The last parameter is the “Maximum distance between segments”. When two core regions are identified they will be reported as 2 different regions, meaning that you will find two contigs in the core genome FASTA file. However, if the gap between two core regions is less than the value specified in that parameter (default are 10 base pairs), Spine will output one fragment (contig) instead of two and will fill in the gap with N’s.
After accepting the Terms of Service, you can start the pipeline by pressing the “Submit Job” button. The pipeline is designed that all files you have provided in your current working directory folder will be processed, so you don’t need to do anything but wait until it is finished.
Module Output Files
A new folder named “Core_Genome_Results” will be automatically generated. In there, you will find the output files, including statistics, log files as well as the core genome itself. The core genome file is called “prefix.backbone.fasta” (the prefix has been chosen by you). In your current working directory, you will find a file called “genome_files.txt“. The first genome at the top of the list is the genome after which the core genome was constructed. It means that the identified core regions will have the same sequence as this reference genome. The core genome will have each core region included as a contig. If you prefer a concatenated version of your core genome (all core genome regions are fused instead being single contigs) just look in your current working directory. You will find such a file named “prefix.backbone.concatenated.fasta” (prefix has been chosen by you). At this point, you have constructed a core genome. Congratulation!
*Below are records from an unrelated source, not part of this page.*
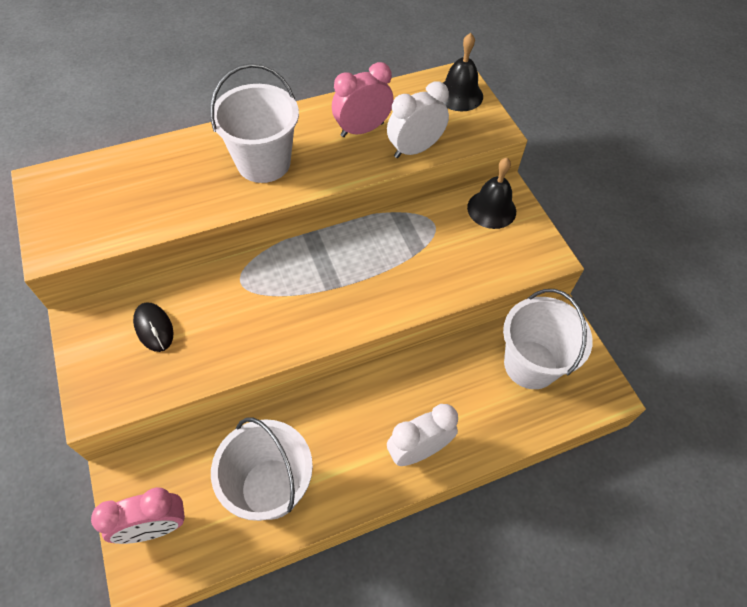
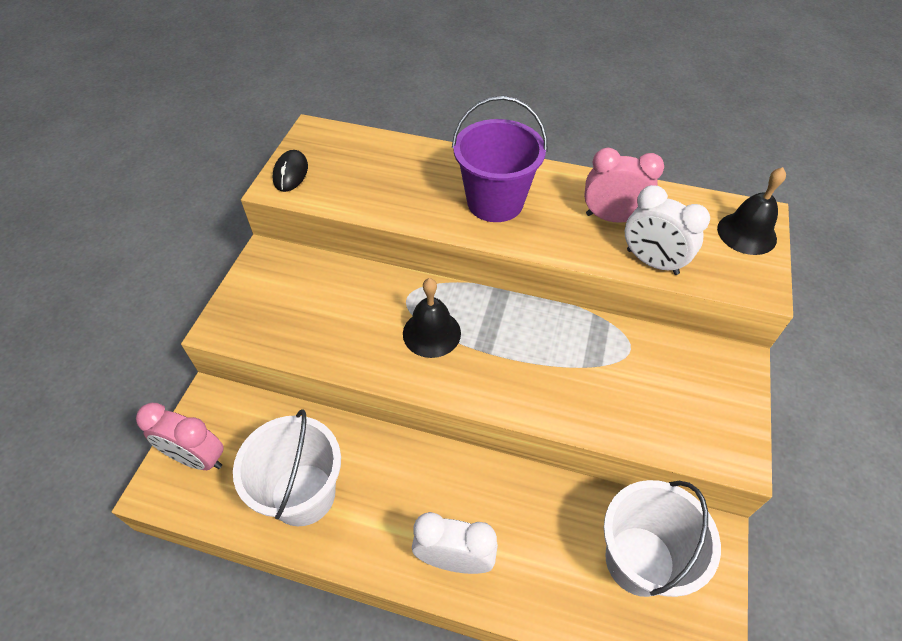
camera: 40 degrees right, 5 degrees down
(154, 328) = (311, 294): black mouse -> black mouse (291, 173)
(263, 162) = (495, 202): white bucket -> purple bucket
(414, 149) = (652, 262): white clock -> white clock turned 150 degrees counterclockwise
(491, 209) = (706, 370): black bell -> black bell (431, 333)

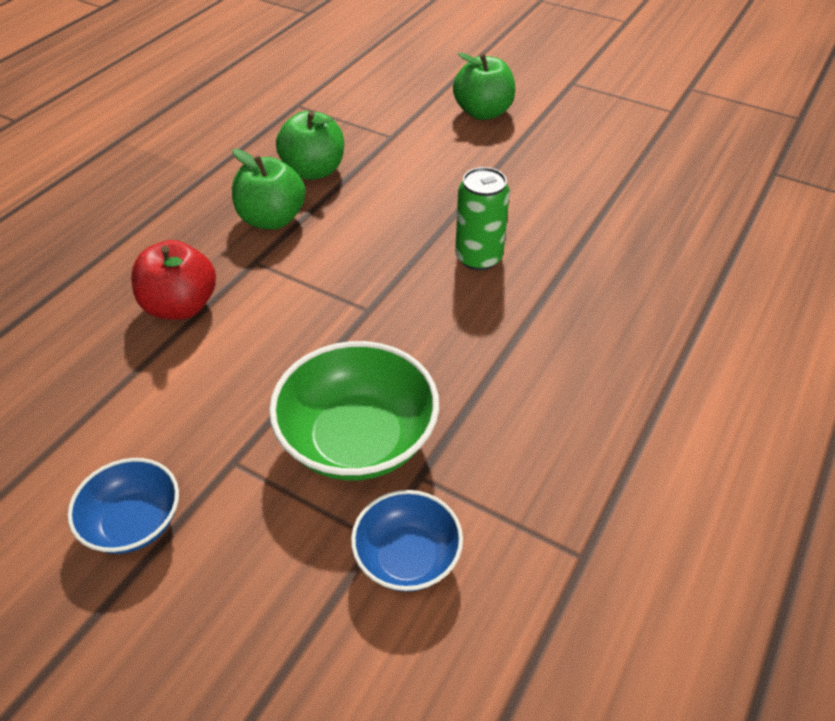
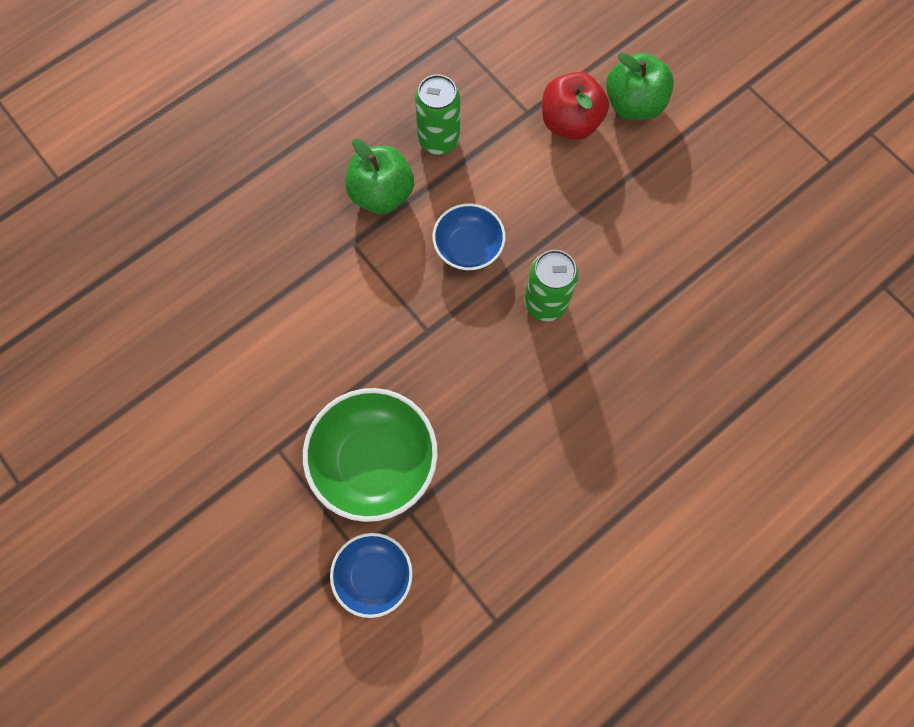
camera: 20 degrees right, 25 degrees up
(134, 522) = (196, 477): blue bowl -> blue bowl (468, 247)
(181, 306) = (278, 275): red apple -> red apple (570, 122)
(314, 170) = (439, 140): green apple -> green can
Input Files: Assembled genomes in Fasta or GenBank format (*.fasta, *.fas, *.fa, *.gb, *.gbk) in your current working directory.
Output Files: The core genome file is called “prefix.backbone.fasta” (the prefix has been chosen by you) and you find it in a folder called “Core_Genome_Results”. The concatenated version of the core genome can be found in the current working directory and is called “prefix.backbone.concatenated.fasta” (prefix has been chosen by you).
Log-File: “spine.log”. You will find this file in your current working directory. Always check this file for potential error messages.
Storage: Spine needs some free disk space for temporary files. Allow for at least 5 GB free disk space. This is very important. If you fail to provide enough storage volumes, your analysis will be canceled at some point. You can change the volume size of your instance by selecting the appropriate volume in your AWS console (under volumes) and increase it. Note, you cannot decrease it.
Recommended instance type: At least m5.4xlarge/m4.4xlarge. When your instance is stopped, you can change your instance type by clicking on Actions -> Instance Settings -> Change Instance Type. You might need to request usage of faster instances from the AWS support.
Timeframe: It’s hard to predict since it does not scale linearly with increasing number of genomes. Approx. 10 – 15 minutes for 30 genomes (depending on the AWS instance and the sequencing coverage). But it can take days for several hundreds of genomes. Consider faster instances in this case (like m5.12xlarge or m5.24xlarge).